Problem requirements — Your answer must be an exact copy of the records below, minus any images.

Dataset entries
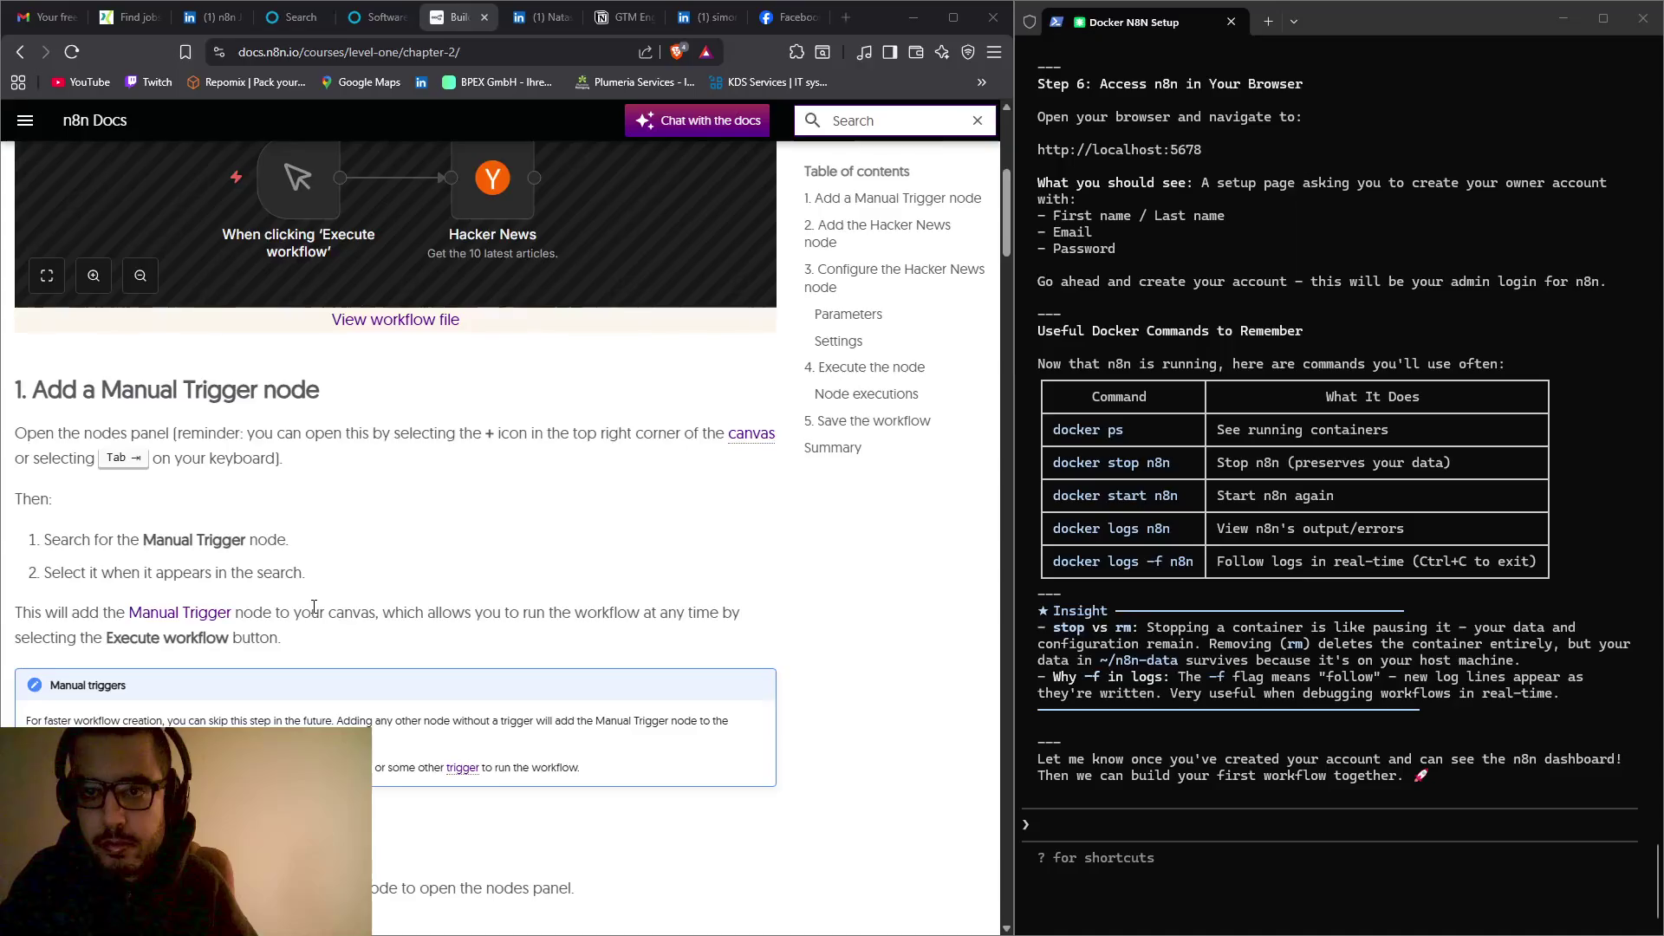
{"action": "scroll", "coordinate": [311, 606], "scroll_direction": "down", "scroll_amount": 2}
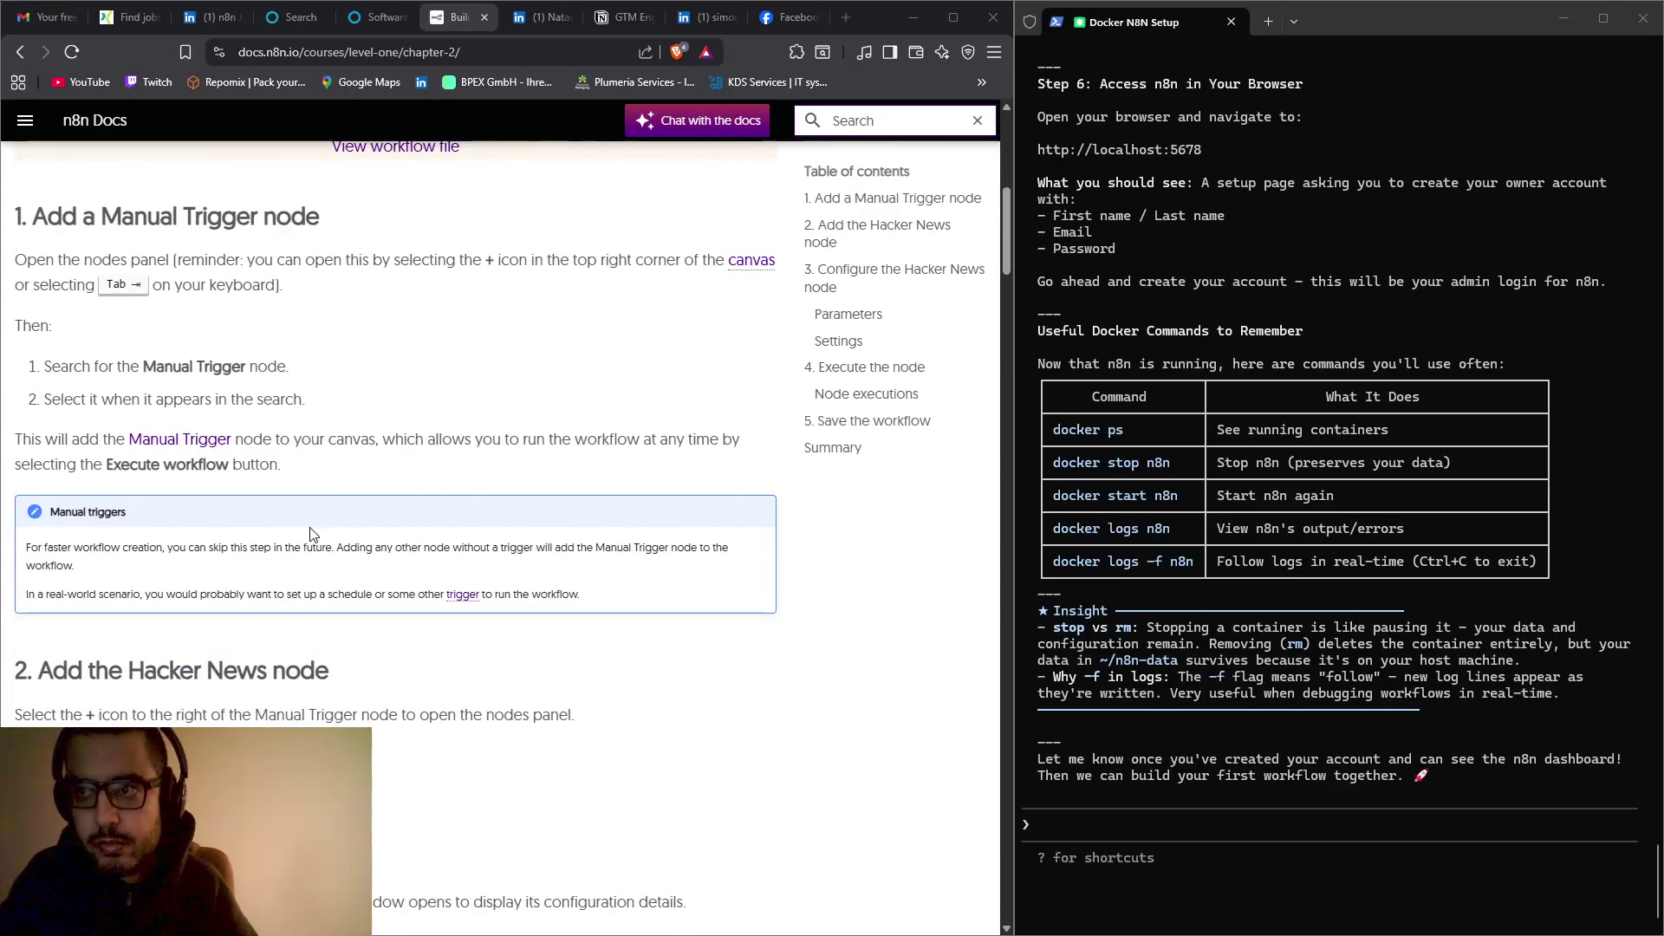
{"action": "scroll", "coordinate": [156, 541], "scroll_direction": "down", "scroll_amount": 3}
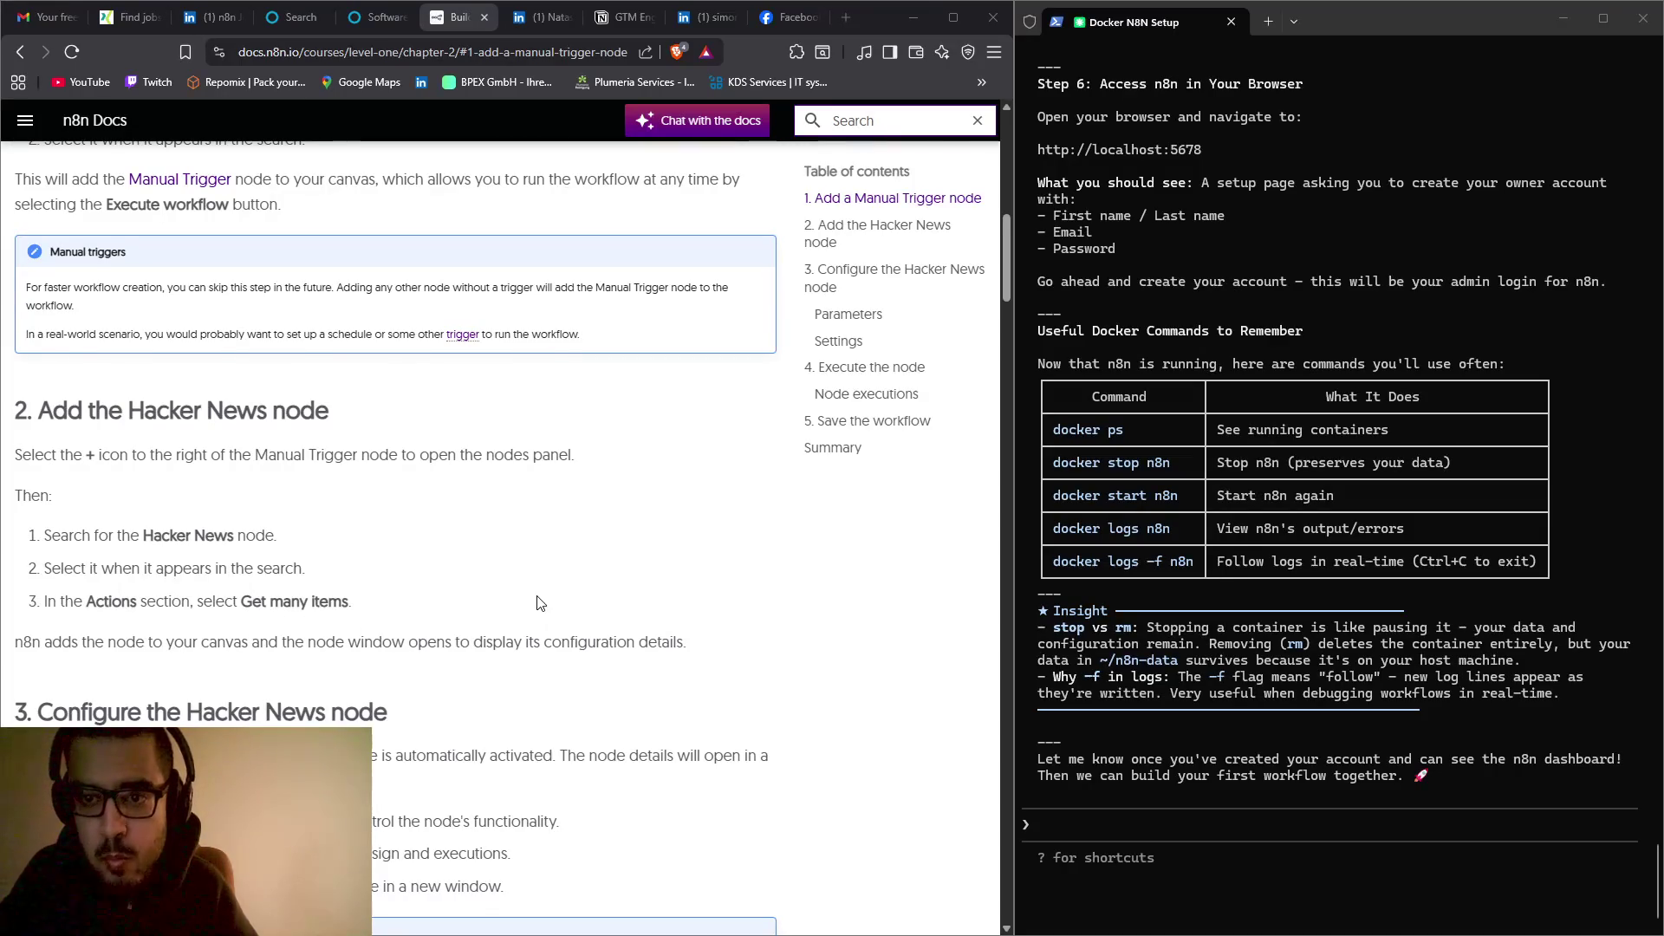
{"action": "scroll", "coordinate": [540, 602], "scroll_direction": "down", "scroll_amount": 2}
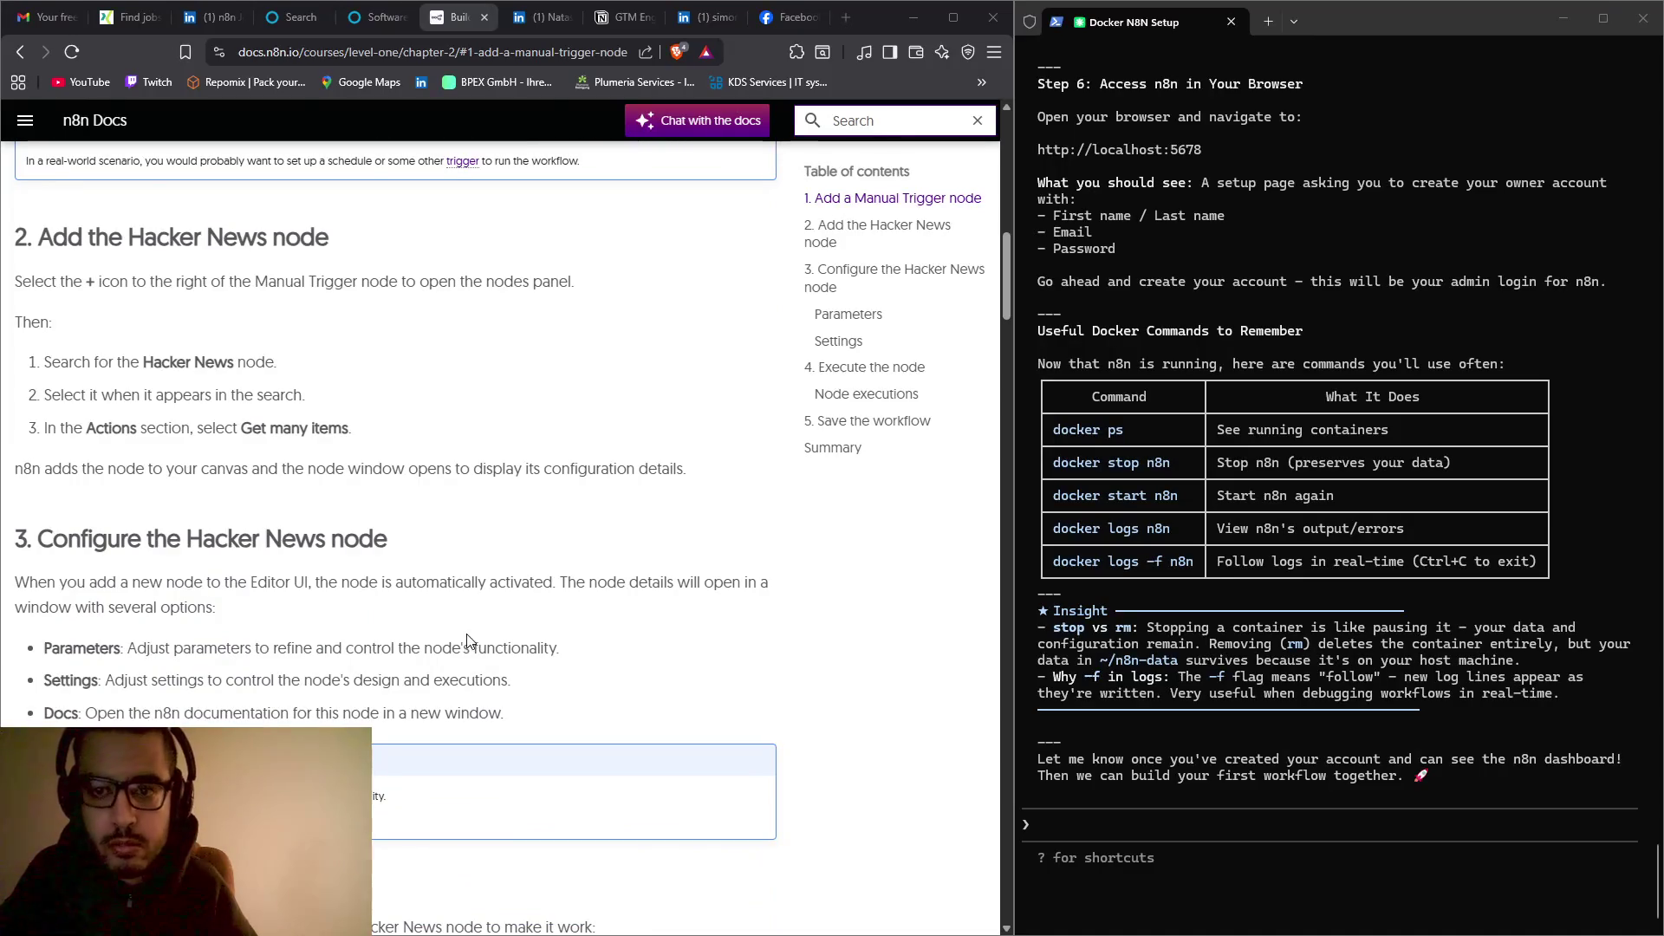
{"action": "scroll", "coordinate": [466, 637], "scroll_direction": "down", "scroll_amount": 2}
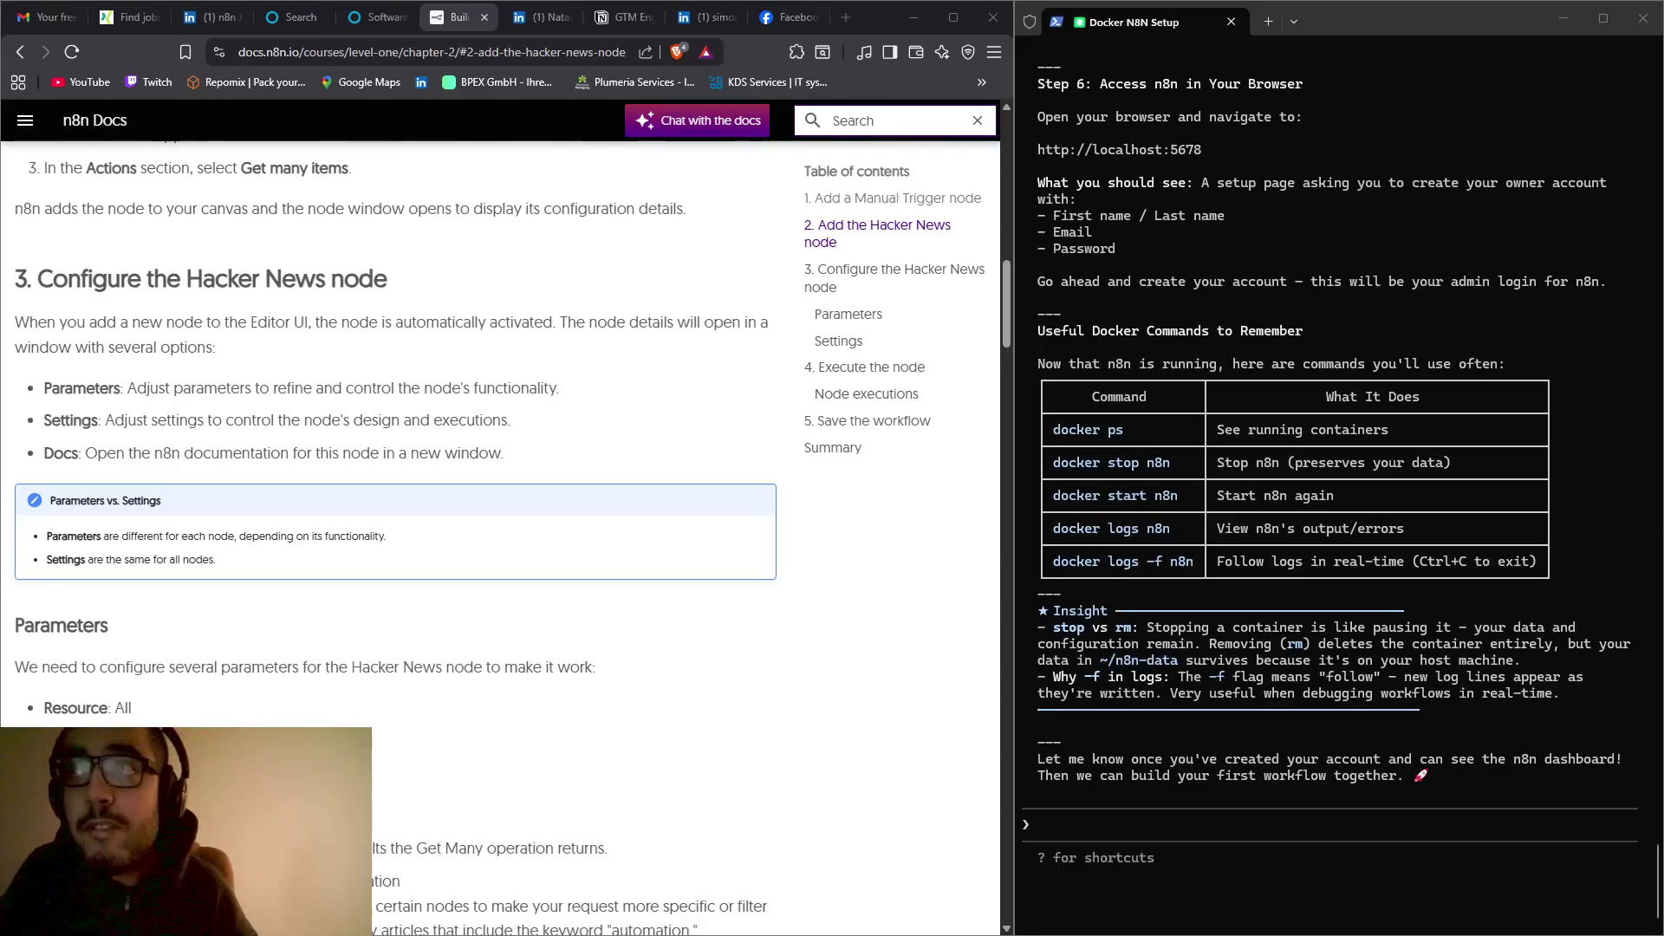
Step: Snap n8n beside the docs and widen its side, then glance at the Twitch stream dashboard
{"action": "mouse_move", "coordinate": [0, 226]}
{"action": "left_mouse_down"}
{"action": "mouse_move", "coordinate": [323, 226]}
{"action": "mouse_move", "coordinate": [1080, 358]}
{"action": "mouse_move", "coordinate": [1663, 347]}
{"action": "left_mouse_up"}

Problem solution —
{"action": "scroll", "coordinate": [311, 606], "scroll_direction": "down", "scroll_amount": 2}
{"action": "scroll", "coordinate": [156, 541], "scroll_direction": "down", "scroll_amount": 3}
{"action": "scroll", "coordinate": [540, 602], "scroll_direction": "down", "scroll_amount": 2}
{"action": "scroll", "coordinate": [466, 637], "scroll_direction": "down", "scroll_amount": 2}
Step: Snap n8n beside the docs and widen its side, then glance at the Twitch stream dashboard
{"action": "mouse_move", "coordinate": [0, 226]}
{"action": "left_mouse_down"}
{"action": "mouse_move", "coordinate": [323, 226]}
{"action": "mouse_move", "coordinate": [1080, 358]}
{"action": "mouse_move", "coordinate": [1663, 347]}
{"action": "left_mouse_up"}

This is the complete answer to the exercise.